Activity:
Images don't belong in the copy. Output the rest of the data exactly.

Saved entries

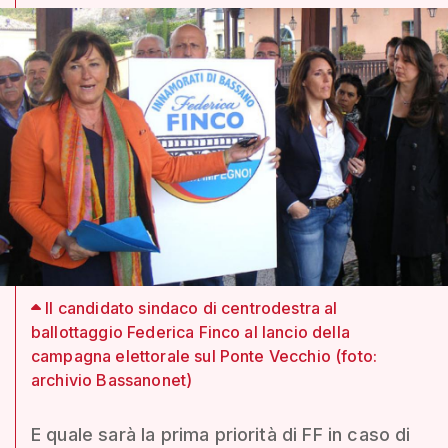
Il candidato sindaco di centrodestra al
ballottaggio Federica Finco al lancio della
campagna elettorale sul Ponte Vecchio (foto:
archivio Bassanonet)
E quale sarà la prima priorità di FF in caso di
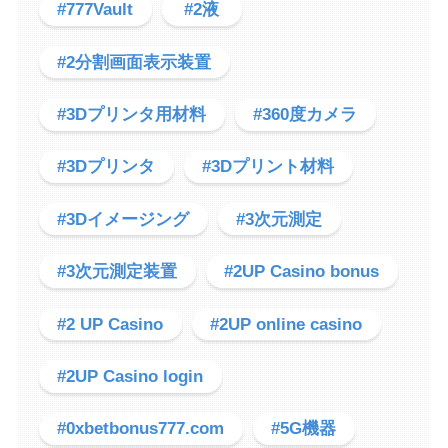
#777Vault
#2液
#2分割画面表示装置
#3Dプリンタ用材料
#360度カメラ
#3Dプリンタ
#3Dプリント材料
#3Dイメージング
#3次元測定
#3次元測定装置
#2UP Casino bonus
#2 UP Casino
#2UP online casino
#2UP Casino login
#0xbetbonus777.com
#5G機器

Solution:
Il candidato sindaco di centrodestra al
ballottaggio Federica Finco al lancio della
campagna elettorale sul Ponte Vecchio (foto:
archivio Bassanonet)
E quale sarà la prima priorità di FF in caso di
#777Vault
#2液
#2分割画面表示装置
#3Dプリンタ用材料
#360度カメラ
#3Dプリンタ
#3Dプリント材料
#3Dイメージング
#3次元測定
#3次元測定装置
#2UP Casino bonus
#2 UP Casino
#2UP online casino
#2UP Casino login
#0xbetbonus777.com
#5G機器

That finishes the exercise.